= EXERCISE OBJECTIVE =
Write out exactly the lines below that run from the one containing "General (6)" through the one containing "1 Chancery Lane, London", both included, with no other lines.
=== Section Start ===
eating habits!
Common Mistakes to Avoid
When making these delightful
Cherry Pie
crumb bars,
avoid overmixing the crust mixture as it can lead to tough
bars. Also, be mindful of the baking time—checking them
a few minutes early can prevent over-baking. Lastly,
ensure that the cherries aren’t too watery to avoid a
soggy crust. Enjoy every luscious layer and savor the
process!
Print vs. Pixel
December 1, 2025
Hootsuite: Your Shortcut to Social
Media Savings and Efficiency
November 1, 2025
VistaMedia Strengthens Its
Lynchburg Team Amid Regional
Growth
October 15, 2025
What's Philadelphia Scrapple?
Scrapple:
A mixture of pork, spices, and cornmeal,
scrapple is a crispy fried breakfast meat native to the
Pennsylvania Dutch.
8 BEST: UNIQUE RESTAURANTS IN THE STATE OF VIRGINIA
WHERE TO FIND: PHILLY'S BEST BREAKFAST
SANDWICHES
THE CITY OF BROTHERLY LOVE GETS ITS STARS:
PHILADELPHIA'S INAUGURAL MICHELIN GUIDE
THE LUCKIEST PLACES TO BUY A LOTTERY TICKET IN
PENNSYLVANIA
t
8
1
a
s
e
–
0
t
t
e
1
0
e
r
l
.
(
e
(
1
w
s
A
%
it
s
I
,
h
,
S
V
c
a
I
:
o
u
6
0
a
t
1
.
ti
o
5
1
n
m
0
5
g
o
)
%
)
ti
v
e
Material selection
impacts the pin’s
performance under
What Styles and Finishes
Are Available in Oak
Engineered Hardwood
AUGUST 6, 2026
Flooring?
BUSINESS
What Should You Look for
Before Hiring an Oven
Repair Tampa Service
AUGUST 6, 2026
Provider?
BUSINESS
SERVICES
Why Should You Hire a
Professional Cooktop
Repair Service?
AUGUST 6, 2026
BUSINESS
=== Section End ===
=== Section Start ===
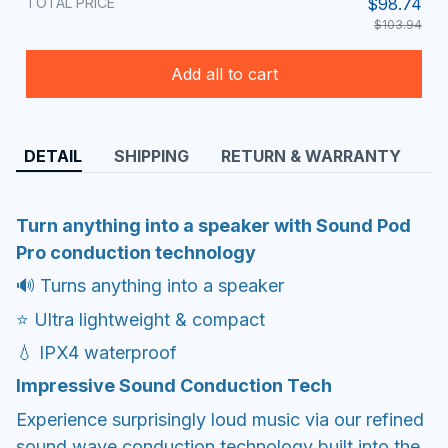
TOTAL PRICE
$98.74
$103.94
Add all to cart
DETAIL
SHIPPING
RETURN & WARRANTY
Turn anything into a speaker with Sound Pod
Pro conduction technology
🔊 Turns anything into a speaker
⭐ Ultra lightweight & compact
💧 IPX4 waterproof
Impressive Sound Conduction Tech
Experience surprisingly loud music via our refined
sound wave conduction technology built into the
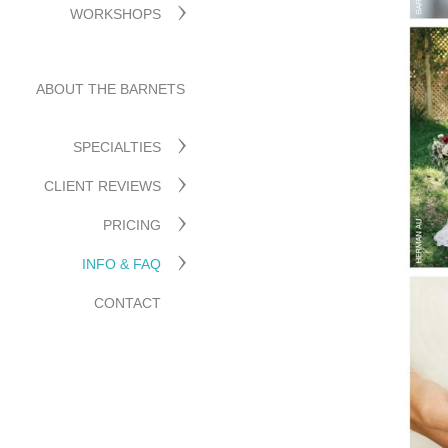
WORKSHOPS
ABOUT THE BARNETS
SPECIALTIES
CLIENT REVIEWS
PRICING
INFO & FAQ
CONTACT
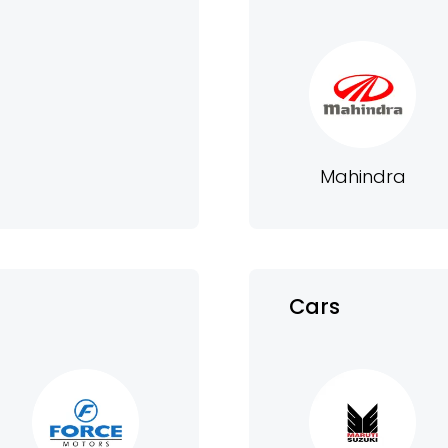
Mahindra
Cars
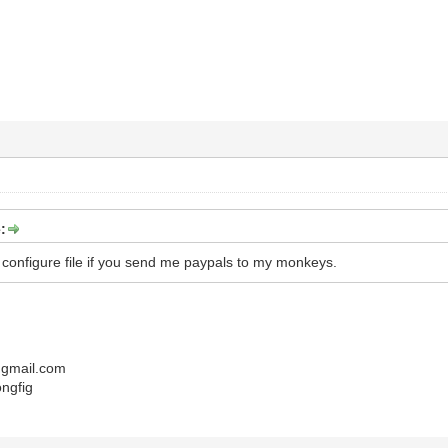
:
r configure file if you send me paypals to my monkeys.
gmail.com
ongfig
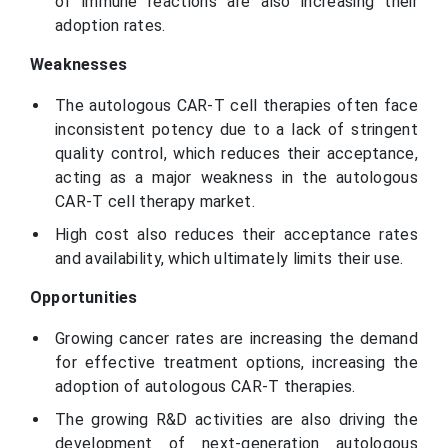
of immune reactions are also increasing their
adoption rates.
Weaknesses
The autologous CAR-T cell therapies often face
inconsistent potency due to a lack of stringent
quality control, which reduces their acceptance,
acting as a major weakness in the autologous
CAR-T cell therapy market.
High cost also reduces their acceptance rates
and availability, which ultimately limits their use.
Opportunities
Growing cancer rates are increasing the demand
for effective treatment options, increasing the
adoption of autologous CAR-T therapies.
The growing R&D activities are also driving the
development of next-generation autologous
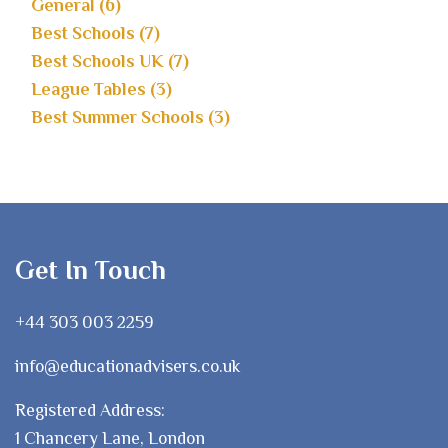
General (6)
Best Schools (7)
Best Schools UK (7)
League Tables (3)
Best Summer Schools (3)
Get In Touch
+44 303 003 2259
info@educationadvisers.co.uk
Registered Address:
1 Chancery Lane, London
=== Section End ===
= TASK SOLUTION =
General (6)
Best Schools (7)
Best Schools UK (7)
League Tables (3)
Best Summer Schools (3)
Get In Touch
+44 303 003 2259
info@educationadvisers.co.uk
Registered Address:
1 Chancery Lane, London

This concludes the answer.